Also ich würde mich für einen Hersteller (Xilinx oder Altera)
entscheiden und erst mal anfangen (ohne Board ! ! !) zu entwickeln. Mit
einem gescheiten Simulator den Code immer Schritt für Schritt
verifizieren und erst in der letzten Phase schauen wie groß der FPGA
sein muss und mir dann ein entsprechendes Board kaufen. Du ärgerst dich
sonst nur über deine Kaufentscheidung weil genau das andere Board besser
gepasst hätte und du jetzt kompromisse eingehen musst.
Ansnsten geh doch einfach nächste Woche auf die Embedded und lass dir
ein paar Boards zeigen =)
FH_Student schrieb:> Für mein Grafik Display brauche ich mindestens 100MHz.
Glaubst du das oder weißt du das? Können es nicht sogar noch mehr sein?
Denn du mußt die Daten ja auch wieder zurück an den PC senden. Und/Oder
zwischenpuffern...
> Für mein Grafik Display brauche ich mindestens 100MHz.
Wie gesagt: das kann jedesFPGA. Es kommt aber sehr darauf an, was
du ins das FPGA reinbastelst. In der Tat glaube ich z.B. dass dein
Design dieses Timing auf Anhieb nicht schafft. Auch mit einem schnellen
FPGA nicht. Aber ich meine, sowas ähnliches schon mal erwähnt zu
haben...
Sonst: wenn du eine Affinität zu irgendeinem Hersteller hast, dann nimm
den. Denn wenn dir jamend rät, den Hersteller B zu nehmen, dir aber der
Hersteller A besser gefallen hätte, sagst du hinterher immmer: "Hätte
ich nur den A genommen, dann wäre ich jetzt schon fertig!"

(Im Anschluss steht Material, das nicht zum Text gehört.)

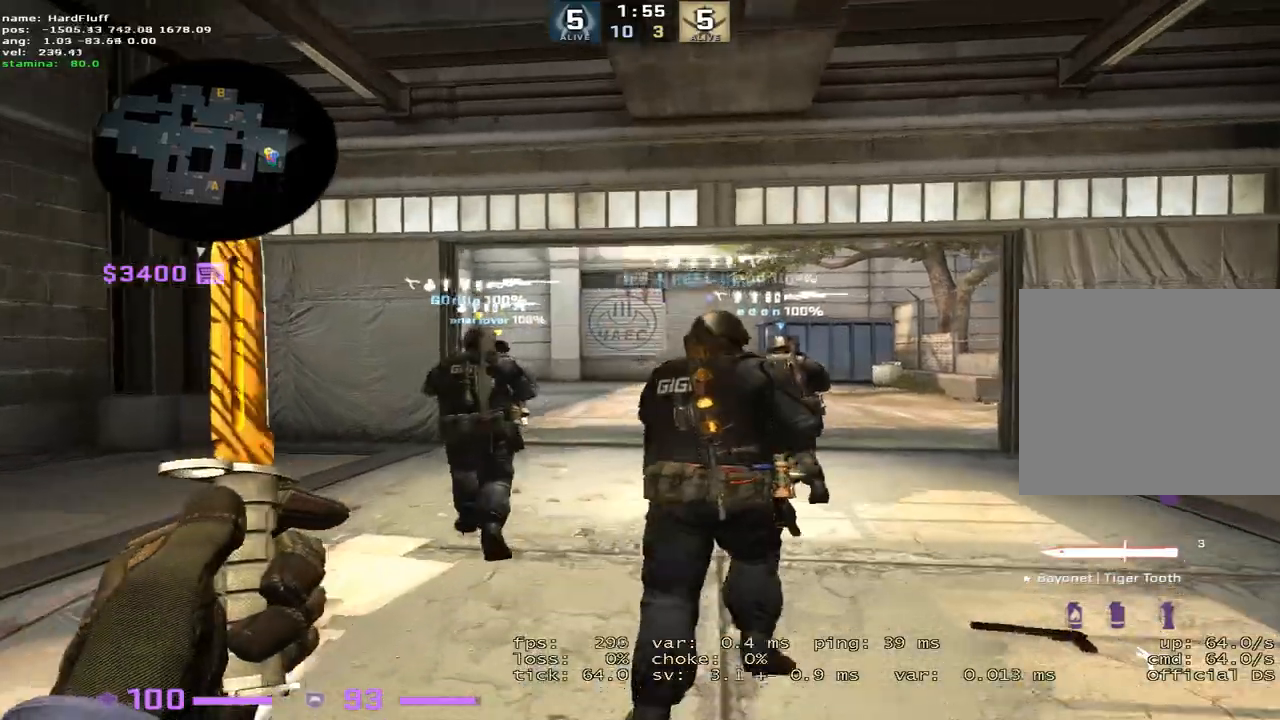
{"keys": ["w"], "events": [[83, "d", "up"]]}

Nochmal zusammenfassend: jeder FPGA-Hersteller bitet dir heute Produkte,
mit denen du deine Aufgabe lösen kannst. Ich würde Lattice oder Xilinx
nehmen, weil ich die Dinger kenne. Und: jede Toolchain hat Macken,
trotzdem bekommst du mit jeder Toolchain ein FPGA beschrieben.
nur meine Meinung schrieb:> Mit einem gescheiten Simulator den Code immer Schritt für Schritt> verifizieren und erst in der letzten Phase schauen wie groß der FPGA> sein muss und mir dann ein entsprechendes Board kaufen.
Da kann ich leider nicht zustimmen. Denn ein Anfänger wird schon die
simpelsten Sachen (Einsynchronisieren, Takterzeugung) falsch machen,
diese simplen Fehler in der Simulation aber gar nicht merken (weil sie
dort nicht auftreten!). Und dann ein riesiges Design fertigmachen, um
hinterher zu sehen, dass das u.U. gar nicht synthetisierbar ist... :-o
Ich würde eher sagen: Kauf ein Board vom Hersteller, dessen
Name/Toolchain/FAE/Kreditwürdigkeit/odersonstwas dir am meisten zusagt,
und fang da erst mal mit einem Lauflicht an, dann eine serielle
Schnitte, dann die VGA-Ansteuerung, Kommunikation mit dem PC, Ansteuern
von RAM...
Und wenn möglichst viele der Teilaufgaben gelöst sind und funktionieren,
dann werden sie zusammengebastelt.
Denn das Hereinlesen der Daten in das FPGA ist die kleinste Aufgabe: 24
Flipflops und fertig. Aber jetzt: wohin auf die Schnelle mit den
Daten... :-o
Hallo zusammen
Mir fallen ein paar Dinge auf:
1) Wie ( physikalisch) kommen deine Daten rein in den FPGA und raus aus
dem FPGA => LVDS, PCIe usw... das schränkt deine Auswahl massiv ein,
sowohl Baustein als auch Board.
Versuch nicht mit 100 MHz und handgelötetet Flachbandkabel zu arbeit, da
kannst du dir gleich die Kugel geben, insbesondere bei Bildverarbeitung
kommt da was raus, aber laufende Pixelfehler werden dein Freund sein.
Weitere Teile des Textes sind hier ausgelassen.